Print nothing but the lines below starting at the line that holds "Гарантия на товар" and ending at the line that holds "ся направо.", including both, each exactly as written.

◆ Collected data
────────────────────────────────────────

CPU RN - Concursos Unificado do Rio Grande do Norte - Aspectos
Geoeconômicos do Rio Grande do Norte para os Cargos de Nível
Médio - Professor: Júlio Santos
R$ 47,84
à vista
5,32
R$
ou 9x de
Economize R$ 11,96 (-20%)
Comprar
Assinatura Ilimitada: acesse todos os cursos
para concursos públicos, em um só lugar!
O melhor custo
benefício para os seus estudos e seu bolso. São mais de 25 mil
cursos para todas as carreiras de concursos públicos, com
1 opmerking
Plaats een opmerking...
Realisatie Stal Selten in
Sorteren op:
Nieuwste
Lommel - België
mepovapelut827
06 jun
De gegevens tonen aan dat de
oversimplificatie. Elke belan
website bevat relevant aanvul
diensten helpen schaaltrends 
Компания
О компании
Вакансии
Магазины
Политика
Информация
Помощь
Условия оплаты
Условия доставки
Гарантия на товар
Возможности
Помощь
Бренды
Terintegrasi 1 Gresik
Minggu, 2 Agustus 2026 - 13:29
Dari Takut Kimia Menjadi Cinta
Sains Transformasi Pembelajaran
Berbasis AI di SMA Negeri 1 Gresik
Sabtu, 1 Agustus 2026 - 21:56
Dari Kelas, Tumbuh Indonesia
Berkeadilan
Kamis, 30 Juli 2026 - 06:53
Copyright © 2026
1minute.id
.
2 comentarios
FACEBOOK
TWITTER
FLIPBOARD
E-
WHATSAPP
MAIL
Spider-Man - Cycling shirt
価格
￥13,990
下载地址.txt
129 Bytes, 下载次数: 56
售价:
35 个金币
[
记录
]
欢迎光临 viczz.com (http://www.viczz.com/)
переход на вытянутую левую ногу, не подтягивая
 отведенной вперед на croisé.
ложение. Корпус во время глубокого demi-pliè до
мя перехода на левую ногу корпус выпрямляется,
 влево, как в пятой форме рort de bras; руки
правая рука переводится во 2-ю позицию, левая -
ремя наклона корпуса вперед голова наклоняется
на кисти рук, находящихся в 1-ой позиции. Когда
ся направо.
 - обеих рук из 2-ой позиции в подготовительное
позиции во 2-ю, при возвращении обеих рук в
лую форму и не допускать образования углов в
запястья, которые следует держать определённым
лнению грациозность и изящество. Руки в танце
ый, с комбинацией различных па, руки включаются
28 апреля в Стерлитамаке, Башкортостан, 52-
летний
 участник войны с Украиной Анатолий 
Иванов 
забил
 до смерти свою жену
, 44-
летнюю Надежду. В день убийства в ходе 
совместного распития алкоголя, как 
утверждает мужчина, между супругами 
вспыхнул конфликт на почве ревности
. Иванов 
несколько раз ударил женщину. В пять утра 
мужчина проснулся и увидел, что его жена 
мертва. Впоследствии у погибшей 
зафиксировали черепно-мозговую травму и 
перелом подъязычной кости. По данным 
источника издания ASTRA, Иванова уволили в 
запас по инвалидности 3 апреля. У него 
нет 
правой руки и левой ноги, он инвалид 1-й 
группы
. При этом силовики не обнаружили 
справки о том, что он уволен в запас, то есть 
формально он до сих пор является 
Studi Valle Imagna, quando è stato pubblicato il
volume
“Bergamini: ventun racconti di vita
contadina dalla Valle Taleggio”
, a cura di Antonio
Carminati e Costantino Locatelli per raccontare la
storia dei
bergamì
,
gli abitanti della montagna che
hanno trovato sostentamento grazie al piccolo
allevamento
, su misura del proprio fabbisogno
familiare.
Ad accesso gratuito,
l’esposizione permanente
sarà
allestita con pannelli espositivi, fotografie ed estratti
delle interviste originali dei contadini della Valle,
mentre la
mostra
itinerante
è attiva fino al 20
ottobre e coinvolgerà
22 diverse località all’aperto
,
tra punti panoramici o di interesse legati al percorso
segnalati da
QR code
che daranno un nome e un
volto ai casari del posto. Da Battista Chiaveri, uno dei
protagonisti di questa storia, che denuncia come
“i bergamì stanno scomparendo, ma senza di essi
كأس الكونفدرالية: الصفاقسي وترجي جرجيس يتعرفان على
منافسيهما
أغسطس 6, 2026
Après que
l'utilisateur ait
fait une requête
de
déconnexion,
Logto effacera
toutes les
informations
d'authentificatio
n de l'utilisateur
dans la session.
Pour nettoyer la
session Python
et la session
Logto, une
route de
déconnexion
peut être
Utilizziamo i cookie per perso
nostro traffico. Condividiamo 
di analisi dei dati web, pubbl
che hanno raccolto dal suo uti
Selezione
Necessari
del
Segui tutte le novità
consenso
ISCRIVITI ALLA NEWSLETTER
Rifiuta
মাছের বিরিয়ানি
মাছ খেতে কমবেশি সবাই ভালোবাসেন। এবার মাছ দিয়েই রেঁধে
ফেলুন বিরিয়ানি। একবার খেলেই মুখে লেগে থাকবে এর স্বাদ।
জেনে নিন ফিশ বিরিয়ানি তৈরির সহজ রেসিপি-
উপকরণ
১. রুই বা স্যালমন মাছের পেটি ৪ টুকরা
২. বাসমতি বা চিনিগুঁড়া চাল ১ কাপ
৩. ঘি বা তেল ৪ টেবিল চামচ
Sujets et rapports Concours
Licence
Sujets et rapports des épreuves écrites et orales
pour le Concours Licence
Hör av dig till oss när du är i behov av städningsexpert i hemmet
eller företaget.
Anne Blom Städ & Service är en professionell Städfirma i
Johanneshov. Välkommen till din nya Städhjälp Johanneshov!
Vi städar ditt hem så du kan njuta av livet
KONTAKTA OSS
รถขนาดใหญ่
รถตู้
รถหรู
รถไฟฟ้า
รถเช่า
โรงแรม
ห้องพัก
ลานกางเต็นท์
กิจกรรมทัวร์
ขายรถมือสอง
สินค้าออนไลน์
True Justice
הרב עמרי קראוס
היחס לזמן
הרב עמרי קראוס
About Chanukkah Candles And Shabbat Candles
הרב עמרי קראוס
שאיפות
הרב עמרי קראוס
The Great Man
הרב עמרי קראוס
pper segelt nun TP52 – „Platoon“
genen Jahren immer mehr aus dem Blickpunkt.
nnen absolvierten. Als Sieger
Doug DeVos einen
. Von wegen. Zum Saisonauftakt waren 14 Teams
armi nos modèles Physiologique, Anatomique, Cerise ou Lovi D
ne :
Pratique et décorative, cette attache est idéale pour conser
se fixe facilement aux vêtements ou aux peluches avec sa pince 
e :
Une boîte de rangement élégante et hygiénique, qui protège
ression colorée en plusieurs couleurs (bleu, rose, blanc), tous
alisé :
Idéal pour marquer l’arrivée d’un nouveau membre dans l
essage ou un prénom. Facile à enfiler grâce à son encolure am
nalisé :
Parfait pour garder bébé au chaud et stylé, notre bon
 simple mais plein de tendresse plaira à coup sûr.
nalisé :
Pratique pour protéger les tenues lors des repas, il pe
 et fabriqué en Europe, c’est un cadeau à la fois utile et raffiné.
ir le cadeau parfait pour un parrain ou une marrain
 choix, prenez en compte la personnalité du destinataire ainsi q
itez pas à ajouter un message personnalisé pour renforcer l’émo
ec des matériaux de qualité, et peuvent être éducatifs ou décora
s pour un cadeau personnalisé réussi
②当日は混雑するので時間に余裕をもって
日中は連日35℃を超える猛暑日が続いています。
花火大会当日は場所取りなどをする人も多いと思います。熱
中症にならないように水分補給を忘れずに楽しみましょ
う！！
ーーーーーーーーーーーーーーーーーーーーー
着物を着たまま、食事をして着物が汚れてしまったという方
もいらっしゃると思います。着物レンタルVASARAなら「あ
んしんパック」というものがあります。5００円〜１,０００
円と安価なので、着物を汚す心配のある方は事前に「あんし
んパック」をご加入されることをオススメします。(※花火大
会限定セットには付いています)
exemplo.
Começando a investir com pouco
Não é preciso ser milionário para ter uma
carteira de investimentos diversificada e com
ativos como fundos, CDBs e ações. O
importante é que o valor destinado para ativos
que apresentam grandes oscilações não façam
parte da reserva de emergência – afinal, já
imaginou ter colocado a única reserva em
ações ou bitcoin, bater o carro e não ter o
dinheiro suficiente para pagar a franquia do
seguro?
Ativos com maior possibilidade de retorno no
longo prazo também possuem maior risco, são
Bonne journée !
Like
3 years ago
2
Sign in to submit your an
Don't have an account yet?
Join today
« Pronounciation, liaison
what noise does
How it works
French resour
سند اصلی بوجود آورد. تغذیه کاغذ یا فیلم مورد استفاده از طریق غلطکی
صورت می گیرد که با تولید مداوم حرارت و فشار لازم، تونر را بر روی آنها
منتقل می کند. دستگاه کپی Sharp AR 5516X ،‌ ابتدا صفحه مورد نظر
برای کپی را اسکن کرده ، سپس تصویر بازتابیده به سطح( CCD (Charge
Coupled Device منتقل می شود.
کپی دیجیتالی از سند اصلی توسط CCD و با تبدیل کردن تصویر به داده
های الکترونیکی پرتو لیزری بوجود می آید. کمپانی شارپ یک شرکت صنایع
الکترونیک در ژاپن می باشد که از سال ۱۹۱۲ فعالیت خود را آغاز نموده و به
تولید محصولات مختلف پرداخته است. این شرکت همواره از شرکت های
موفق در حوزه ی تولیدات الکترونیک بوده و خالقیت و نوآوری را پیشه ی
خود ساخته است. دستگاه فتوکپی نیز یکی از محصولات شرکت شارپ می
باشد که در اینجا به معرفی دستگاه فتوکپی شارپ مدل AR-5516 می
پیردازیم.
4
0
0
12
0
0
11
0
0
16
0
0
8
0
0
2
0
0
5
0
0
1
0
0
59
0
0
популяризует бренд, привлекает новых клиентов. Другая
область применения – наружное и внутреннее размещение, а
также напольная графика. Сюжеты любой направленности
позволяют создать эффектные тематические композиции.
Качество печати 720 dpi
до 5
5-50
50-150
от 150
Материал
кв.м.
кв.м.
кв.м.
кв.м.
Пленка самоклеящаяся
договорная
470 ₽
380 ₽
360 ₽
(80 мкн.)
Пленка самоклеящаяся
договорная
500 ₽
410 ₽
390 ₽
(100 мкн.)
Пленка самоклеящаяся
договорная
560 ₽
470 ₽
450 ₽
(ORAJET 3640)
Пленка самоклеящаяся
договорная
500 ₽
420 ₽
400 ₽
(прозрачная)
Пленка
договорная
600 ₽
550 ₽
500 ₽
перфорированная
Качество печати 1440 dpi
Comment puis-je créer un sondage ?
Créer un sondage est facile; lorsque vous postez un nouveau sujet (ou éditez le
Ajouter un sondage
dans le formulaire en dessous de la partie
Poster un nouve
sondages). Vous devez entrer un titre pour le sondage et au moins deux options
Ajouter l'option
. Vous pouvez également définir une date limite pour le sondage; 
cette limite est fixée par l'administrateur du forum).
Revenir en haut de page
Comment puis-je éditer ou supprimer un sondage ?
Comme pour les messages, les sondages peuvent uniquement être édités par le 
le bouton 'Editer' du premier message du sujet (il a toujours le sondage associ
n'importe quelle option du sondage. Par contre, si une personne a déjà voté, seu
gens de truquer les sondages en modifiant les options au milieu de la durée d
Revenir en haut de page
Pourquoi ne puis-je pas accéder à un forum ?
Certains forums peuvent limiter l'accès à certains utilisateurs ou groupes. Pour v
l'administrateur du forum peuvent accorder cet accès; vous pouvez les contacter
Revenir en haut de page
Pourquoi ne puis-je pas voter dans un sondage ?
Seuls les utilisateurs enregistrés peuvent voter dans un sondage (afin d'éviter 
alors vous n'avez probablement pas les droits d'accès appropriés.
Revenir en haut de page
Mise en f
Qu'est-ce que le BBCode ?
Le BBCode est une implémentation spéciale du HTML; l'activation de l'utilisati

────────────────────────────────────────

◆ REPLY
Гарантия на товар
Возможности
Помощь
Бренды
Terintegrasi 1 Gresik
Minggu, 2 Agustus 2026 - 13:29
Dari Takut Kimia Menjadi Cinta
Sains Transformasi Pembelajaran
Berbasis AI di SMA Negeri 1 Gresik
Sabtu, 1 Agustus 2026 - 21:56
Dari Kelas, Tumbuh Indonesia
Berkeadilan
Kamis, 30 Juli 2026 - 06:53
Copyright © 2026
1minute.id
.
2 comentarios
FACEBOOK
TWITTER
FLIPBOARD
E-
WHATSAPP
MAIL
Spider-Man - Cycling shirt
価格
￥13,990
下载地址.txt
129 Bytes, 下载次数: 56
售价:
35 个金币
[
记录
]
欢迎光临 viczz.com (http://www.viczz.com/)
переход на вытянутую левую ногу, не подтягивая
 отведенной вперед на croisé.
ложение. Корпус во время глубокого demi-pliè до
мя перехода на левую ногу корпус выпрямляется,
 влево, как в пятой форме рort de bras; руки
правая рука переводится во 2-ю позицию, левая -
ремя наклона корпуса вперед голова наклоняется
на кисти рук, находящихся в 1-ой позиции. Когда
ся направо.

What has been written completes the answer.